But, they're hoping the county drainage board will have some answers to their very wet problem.

"I've got four kids sleeping in one bedroom, I got one kid ready to walk but there's nowhere for her to walk," Burdine said.

Burdine's sump pumps have been running since early February. She said when a new one was installed this past weekend, it was like "a little river running through the house."

Weekend rain brought more water into what used to be her living room and the discovery of a new issue.

"The water finds any imperfection it can find, and it needs to go somewhere and so those small imperfections become cracks across your whole foundation," Burdine said.

Burdine joined some of her neighbors at a Bartholomew County drainage board hearing on Monday night.

Several members of the neighborhood shared their stories with the board but were told that the board could do nothing for them at the Monday night meeting. The committee said the neighbors needed to bring a petition from property owners representing 25 percent of the valued land so that the board could begin the process to install drainage.

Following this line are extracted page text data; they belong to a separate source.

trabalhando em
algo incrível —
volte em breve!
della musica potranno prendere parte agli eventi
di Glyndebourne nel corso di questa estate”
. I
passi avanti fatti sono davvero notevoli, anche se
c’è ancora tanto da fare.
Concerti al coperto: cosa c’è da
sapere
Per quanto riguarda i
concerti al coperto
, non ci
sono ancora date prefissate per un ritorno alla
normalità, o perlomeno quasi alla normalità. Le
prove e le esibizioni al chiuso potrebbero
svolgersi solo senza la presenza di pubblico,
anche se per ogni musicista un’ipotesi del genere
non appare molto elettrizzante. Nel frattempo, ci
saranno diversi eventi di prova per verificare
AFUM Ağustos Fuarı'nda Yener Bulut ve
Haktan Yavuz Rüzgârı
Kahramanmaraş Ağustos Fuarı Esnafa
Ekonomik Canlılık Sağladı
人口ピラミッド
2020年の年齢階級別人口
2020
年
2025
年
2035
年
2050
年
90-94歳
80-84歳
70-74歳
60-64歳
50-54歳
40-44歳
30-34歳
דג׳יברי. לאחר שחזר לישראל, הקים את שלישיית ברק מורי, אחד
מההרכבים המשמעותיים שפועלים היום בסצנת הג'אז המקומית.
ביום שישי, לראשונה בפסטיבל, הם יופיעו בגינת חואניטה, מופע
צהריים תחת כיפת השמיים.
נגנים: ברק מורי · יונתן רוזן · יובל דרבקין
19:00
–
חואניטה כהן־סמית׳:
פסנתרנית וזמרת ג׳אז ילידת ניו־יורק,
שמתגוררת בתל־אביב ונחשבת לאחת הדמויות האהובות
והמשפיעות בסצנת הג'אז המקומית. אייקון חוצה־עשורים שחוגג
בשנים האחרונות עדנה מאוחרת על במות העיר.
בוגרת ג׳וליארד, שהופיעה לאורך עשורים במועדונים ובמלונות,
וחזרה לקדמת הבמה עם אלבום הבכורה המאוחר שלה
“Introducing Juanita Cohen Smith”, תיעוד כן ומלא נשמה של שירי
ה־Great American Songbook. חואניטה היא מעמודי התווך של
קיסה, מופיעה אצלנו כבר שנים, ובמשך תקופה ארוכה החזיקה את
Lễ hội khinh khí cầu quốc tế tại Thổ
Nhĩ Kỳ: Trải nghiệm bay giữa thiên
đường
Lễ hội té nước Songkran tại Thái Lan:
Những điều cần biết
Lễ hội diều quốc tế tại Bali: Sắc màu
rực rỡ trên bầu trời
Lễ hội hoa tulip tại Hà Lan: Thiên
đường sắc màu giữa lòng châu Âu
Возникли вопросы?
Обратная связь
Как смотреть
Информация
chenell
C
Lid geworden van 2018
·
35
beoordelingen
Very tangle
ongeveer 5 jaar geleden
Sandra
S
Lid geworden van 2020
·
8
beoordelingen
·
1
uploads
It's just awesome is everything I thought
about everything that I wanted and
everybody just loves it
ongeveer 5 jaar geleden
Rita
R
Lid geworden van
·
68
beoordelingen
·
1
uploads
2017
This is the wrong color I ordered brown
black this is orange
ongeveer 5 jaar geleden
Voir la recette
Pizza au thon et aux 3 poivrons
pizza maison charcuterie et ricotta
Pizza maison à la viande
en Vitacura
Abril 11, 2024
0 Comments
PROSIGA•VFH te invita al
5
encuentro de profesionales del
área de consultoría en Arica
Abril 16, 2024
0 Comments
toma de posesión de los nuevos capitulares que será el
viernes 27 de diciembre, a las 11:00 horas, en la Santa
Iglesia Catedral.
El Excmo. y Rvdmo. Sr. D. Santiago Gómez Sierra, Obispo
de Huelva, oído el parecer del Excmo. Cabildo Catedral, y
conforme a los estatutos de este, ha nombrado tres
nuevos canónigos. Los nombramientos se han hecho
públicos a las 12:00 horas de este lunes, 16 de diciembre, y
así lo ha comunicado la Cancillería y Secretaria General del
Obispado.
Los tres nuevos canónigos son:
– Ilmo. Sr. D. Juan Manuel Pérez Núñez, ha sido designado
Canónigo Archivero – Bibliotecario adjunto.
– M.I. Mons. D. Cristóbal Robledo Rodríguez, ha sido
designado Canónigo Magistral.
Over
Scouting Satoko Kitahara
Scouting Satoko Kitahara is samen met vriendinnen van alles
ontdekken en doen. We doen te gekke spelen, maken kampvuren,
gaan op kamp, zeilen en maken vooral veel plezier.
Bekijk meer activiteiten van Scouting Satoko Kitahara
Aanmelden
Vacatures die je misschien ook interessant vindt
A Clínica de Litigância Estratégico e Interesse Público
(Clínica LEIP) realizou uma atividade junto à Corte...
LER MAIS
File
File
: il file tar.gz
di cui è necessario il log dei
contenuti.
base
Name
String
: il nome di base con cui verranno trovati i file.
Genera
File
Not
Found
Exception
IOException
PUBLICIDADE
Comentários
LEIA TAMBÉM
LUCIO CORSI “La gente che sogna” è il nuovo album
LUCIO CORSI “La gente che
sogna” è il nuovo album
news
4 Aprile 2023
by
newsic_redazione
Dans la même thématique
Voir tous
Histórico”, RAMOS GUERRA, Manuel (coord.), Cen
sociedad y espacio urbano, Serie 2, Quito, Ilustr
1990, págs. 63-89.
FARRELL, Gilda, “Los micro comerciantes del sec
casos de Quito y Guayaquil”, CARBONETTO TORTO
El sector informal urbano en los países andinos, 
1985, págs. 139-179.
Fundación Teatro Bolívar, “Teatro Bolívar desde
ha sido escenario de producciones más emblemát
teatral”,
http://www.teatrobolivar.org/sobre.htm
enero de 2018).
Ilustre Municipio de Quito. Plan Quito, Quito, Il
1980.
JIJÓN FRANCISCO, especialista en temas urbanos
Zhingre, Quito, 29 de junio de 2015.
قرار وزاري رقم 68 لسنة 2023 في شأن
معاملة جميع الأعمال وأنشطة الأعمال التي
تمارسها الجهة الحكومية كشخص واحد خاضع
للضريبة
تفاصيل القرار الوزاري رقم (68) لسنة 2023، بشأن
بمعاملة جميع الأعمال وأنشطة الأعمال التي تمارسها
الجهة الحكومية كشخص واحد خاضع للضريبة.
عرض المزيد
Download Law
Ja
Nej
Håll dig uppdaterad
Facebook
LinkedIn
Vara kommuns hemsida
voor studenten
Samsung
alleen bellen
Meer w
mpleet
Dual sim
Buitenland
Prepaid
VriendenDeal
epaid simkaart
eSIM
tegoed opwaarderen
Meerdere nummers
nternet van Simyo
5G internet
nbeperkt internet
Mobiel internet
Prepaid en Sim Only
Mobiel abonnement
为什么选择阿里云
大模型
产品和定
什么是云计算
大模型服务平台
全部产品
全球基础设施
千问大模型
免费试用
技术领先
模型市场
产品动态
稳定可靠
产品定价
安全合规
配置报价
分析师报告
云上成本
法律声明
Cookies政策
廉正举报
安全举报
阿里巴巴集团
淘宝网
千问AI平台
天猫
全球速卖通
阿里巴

A fact the county's lawyer said he told the group about at the last county commission meeting.

The group started to get upset when they realized there would be no progress made at the meeting.

"Slightly frustrated because I feel like we did not get any answers," Amy Sheham-Walker said.

Shehan-Walker's basement has been flooded for five weeks with three pumps working non-stop to try and empty it.

"It's pretty impossible to ask the state of Indiana to help for a specific issue or specific area like this," she said.

"Bartholomew County cannot fix their problem for them," Carl Lienhoop, Bartholomew County Commissioner, District Two, said. "It will have to be a community problem that gets fixed by the community."

Lienhoop told RTV6 that if everything goes perfectly, it's possible construction could begin on a drainage system by the fall.